マレーシア人の日本に関する意識調査などによると、「日本は経済的に豊かで、生活水準が高い」と、その経済大国としてのイメージが強い。クアラルンプールの高級デパートに溢れる日本のもの、 優雅な生活をしている駐在員や金持ちの旅行者を見ての実感でもあろう。また、日本は自然が美しく、文化水準も高いと見られている。

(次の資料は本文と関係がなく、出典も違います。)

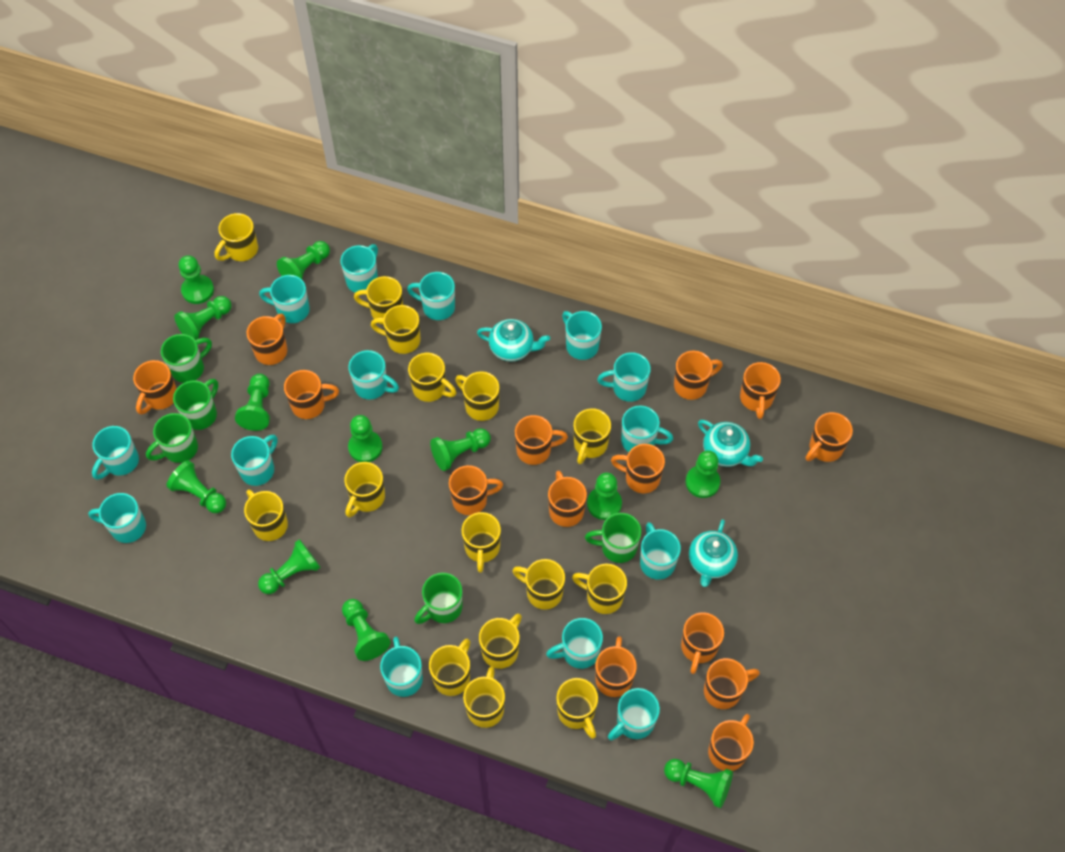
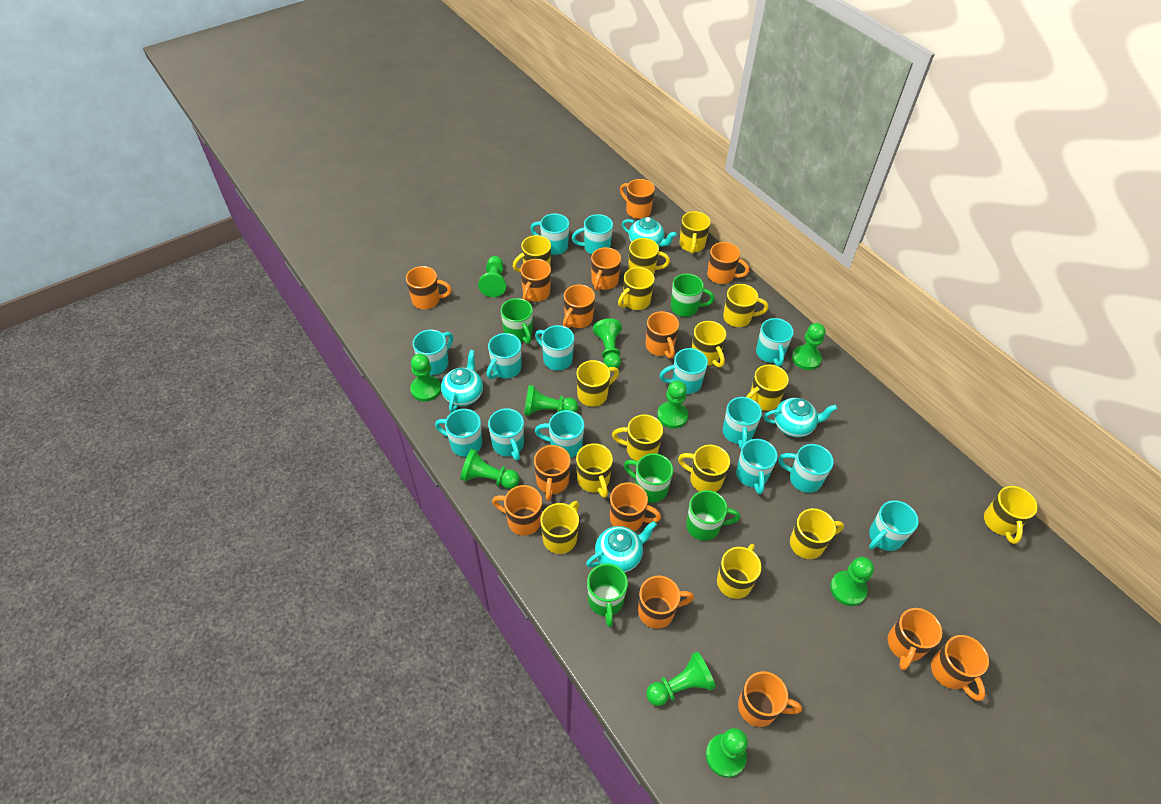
green pawn: [166,460,226,513] [174,296,231,340] [178,255,214,304] [235,374,270,431] [258,539,321,594] [277,241,330,279] [342,599,391,661] [348,415,383,462] [430,428,491,471] [587,472,622,520] [664,759,733,808] [685,450,720,498] = 12 -> [410,354,441,402] [460,449,520,489] [478,256,506,297] [524,385,578,416] [593,318,622,368] [646,651,716,706] [657,381,688,428] [706,728,748,778] [792,323,825,370] [830,557,874,606] = 10
turquoise teapot: [477,319,550,362] [689,519,738,587] [698,420,763,467] = 3 -> [441,350,483,413] [586,521,657,573] [622,217,677,247] [764,398,838,437] = 4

そして、最近は若者(特に中国系)の間で、日本の歌、漫画、ドラマなどに対し、人気が集まっている。さらに言えば、日本食への憧れは、日本人のフランス料理に対するものに似ているし、日本女性をほめる時、「色が白くて、美しい」と言う人もいる。
総じて視線は上向きだ。
面映ゆいこともあるし、過去の日本人の姿があまりにも鮮やかに生きていて驚くこともあるが、何れにしてもこのような概して好意的なまなざしの中で暮らせることは幸せなことである。 そのひと個人の肩書きや人格とは関係なく、ただ日本人であると言うだけで、どれほど心地よく過ごせていることか。
しかし、イメージには時間的なズレがあることを忘れてはならない。現在の日本に対するイメージは過去の日本の歴史やこれまでマレーシアにやってきた先人たちの行いの積み重ねによって、形成されたものである。
どんなに小さな個人であれ、日本という国や日本の歴史を背負っていることを、外国で暮らしているとしみじみ思う。と同時に、私たちの行い一つひとつが未来の日本のイメージの種を撒いていることも忘れてはならないだろう。